If an omnivore said that ‘animal-food’ was okay (despite knowing what happens to animals and what eating it to excess is likely to do to our health) they’d look foolish or heartless, or both. Most people like being known for their casual, anything-goes, easy-to-be-with personalities. None want to be made to look stupid. And most want to keep up with progressive thinking, and be abreast of the latest information; it’s how we form opinion, based on that.
Fashions are changing. For all the popularity of animal based fast food, people are realising that it is not good food at all. Meat is suspect, dairy products are suspect, the writing’s on the wall with the trend away from animal protein. And perhaps there’s an understandable fear for many people, that if they don’t steer clear of all of it, they’ll be left behind.
With that in mind, the food industry’s chemists are being pushed to make animal-based food taste good and look good. They are backed by clever advertising and special deals on price. But, the harder they try the more suspicious is the customer. Since there’s not much more to be fiddled with, to make their foods more attractive, the Animal Industry is starting to get nervous; the novelty of artificially-flavoured, processed foods is wearing thin. The more sophisticated customer is demanding foods which are less highly salted or sweetened or enhanced by the use of mono sodium glutamate. Our over-stimulated taste buds will not tolerate food that tastes like cardboard. So foods are no longer what they seem.
As faith in popular food wobbles it might occur to the more intelligent person to move towards foods which come from better quality raw materials (organic, home grown). And if these foods are more highly priced and out of our reach, then we will go for plant-based foods in general. Simultaneously, the move to eating more plant-based products coincides with more alert taste buds, which adapt to a new type of food sensation. As this occurs, so the allure of meat and dairy fades. Healthier foods become more attractive than rich foods in much the same way as children’s toys lose attraction to grown ups.
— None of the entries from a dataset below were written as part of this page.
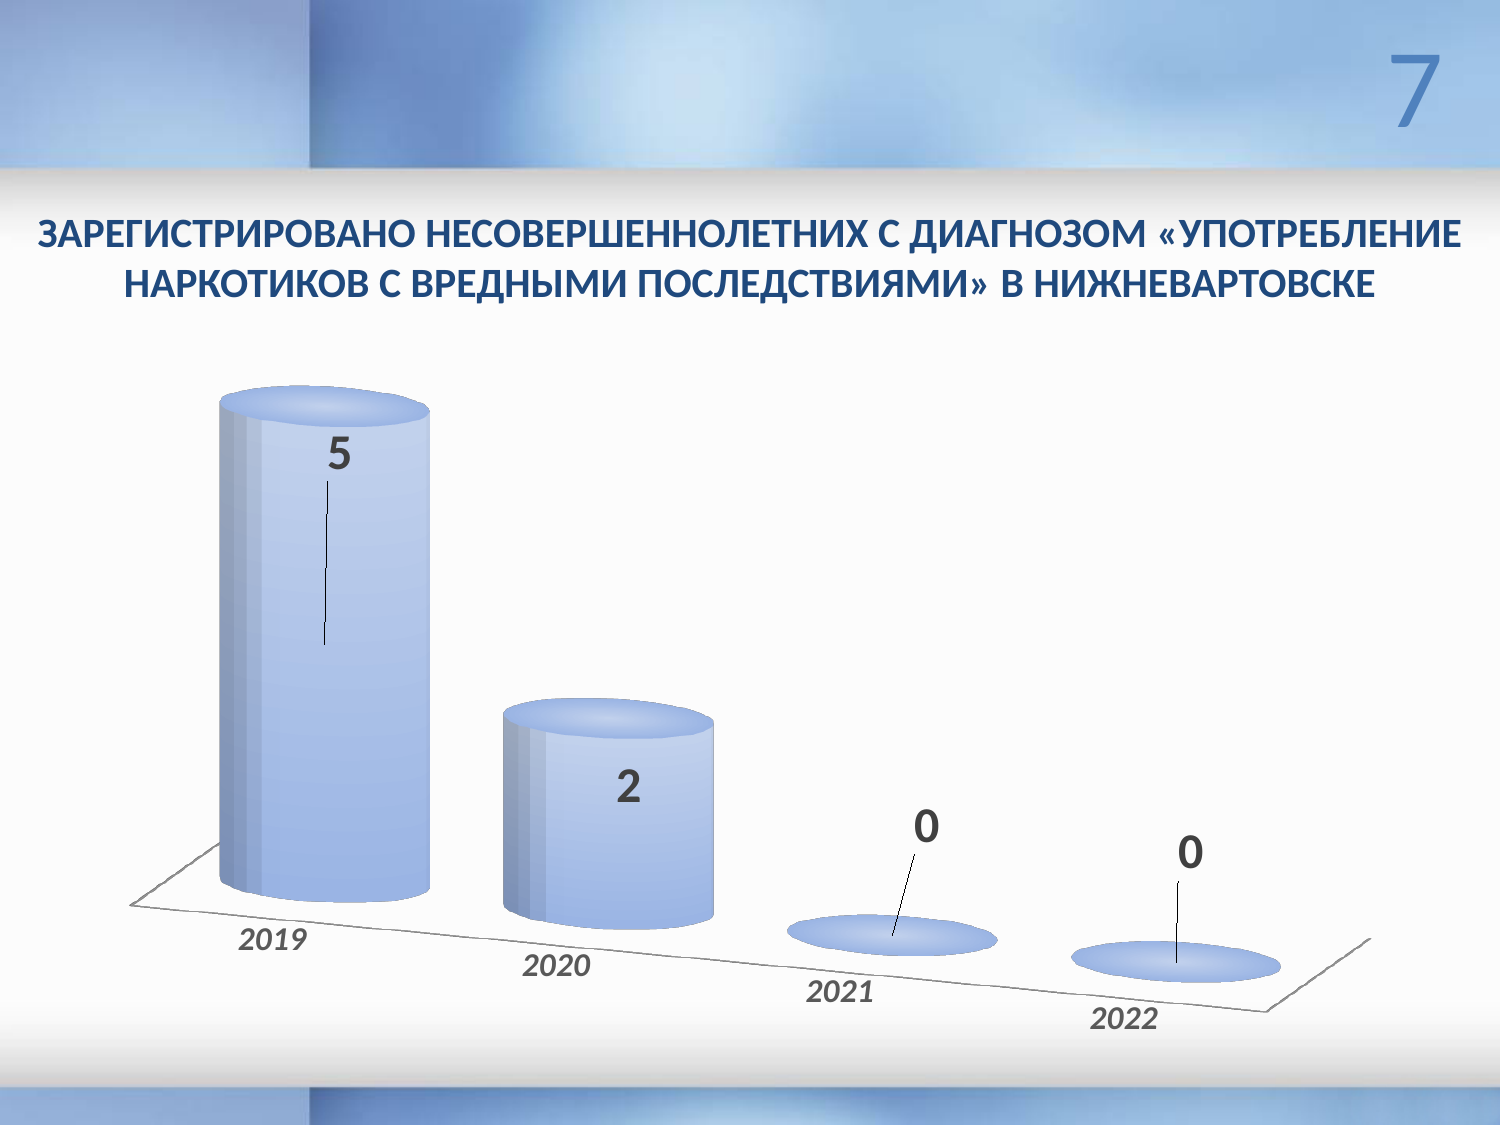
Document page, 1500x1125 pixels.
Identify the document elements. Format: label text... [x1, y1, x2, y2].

text_box ЗАРЕГИСТРИРОВАНО НЕСОВЕРШЕННОЛЕТНИХ С ДИАГНОЗОМ «УПОТРЕБЛЕНИЕ НАРКОТИКОВ С ВРЕДНЫМИ ПОСЛЕДСТВИЯМИ» В НИЖНЕВАРТОВСКЕ [0, 198, 1500, 313]
picture [0, 0, 1500, 198]
text_box 7 [1370, 7, 1459, 158]
picture [0, 313, 1500, 1125]
chart [74, 337, 1426, 1081]
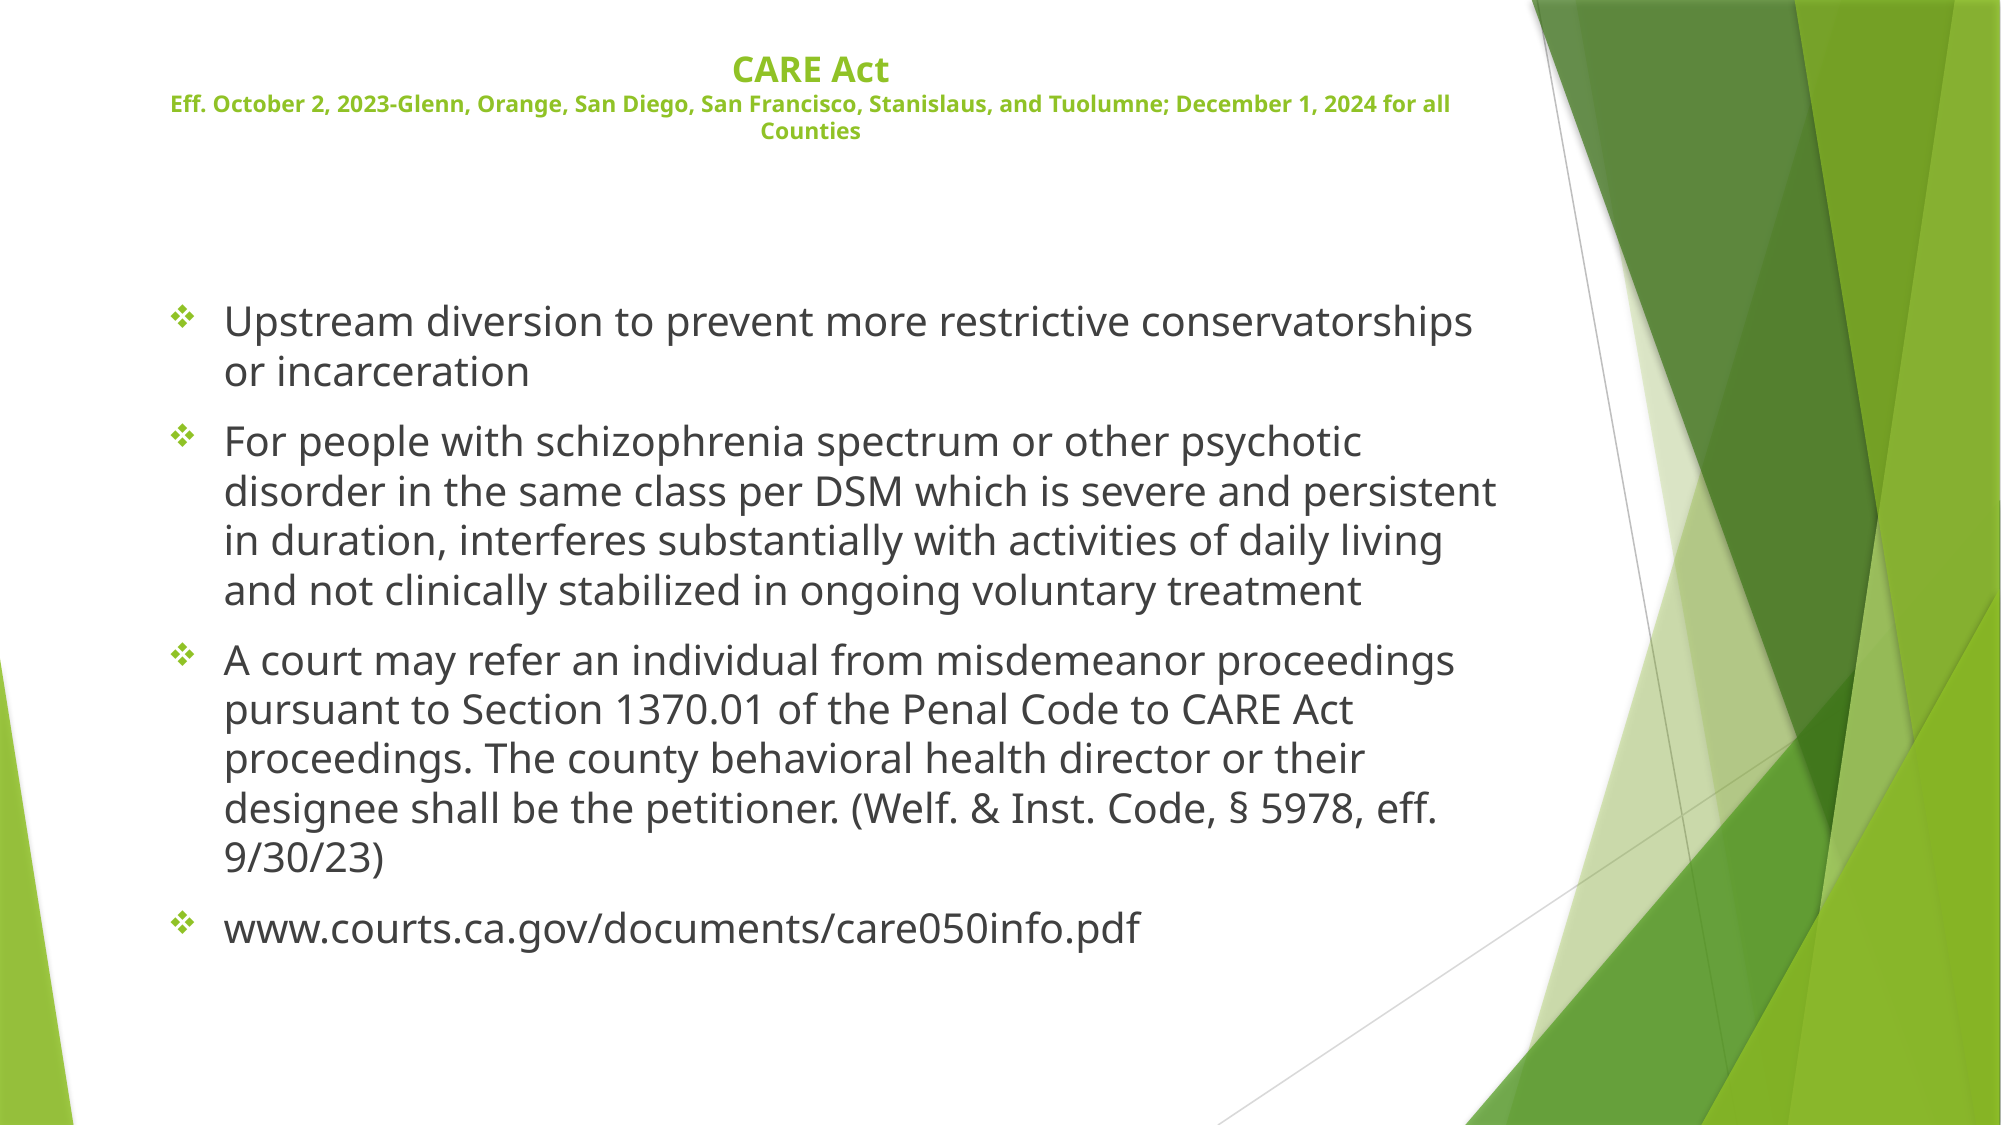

Maybe you have already considered this sort of diet change. But it’s the initial stage of the change-over that’s hard, leaving behind a familiar food source and taking up with another. And the difficulty is compounded by the social implications of no longer eating what most others are eating.
In order to successfully abandon animal-based foods, we need a leap of faith. We need to build up a new type of relationship with our food. Instead of the more immediate yet ephemeral satisfactions and explosions of taste, instead of short term stomach-filling satisfaction, we might prefer something else; the satisfaction that whole plant-foods bring.
There are all sorts of psychological and physical challenges to face here. Not for the faint hearted. For many people, these challenges are too difficult to face, and those difficulties can act like brakes on an otherwise willingness to change.

Perhaps the final straw that breaks our back comes when we realise how animal food betrays us, when we see how it fails to keep us strong and healthy. It’s only then that we have good reason to move away from the unquestioned habits of the past.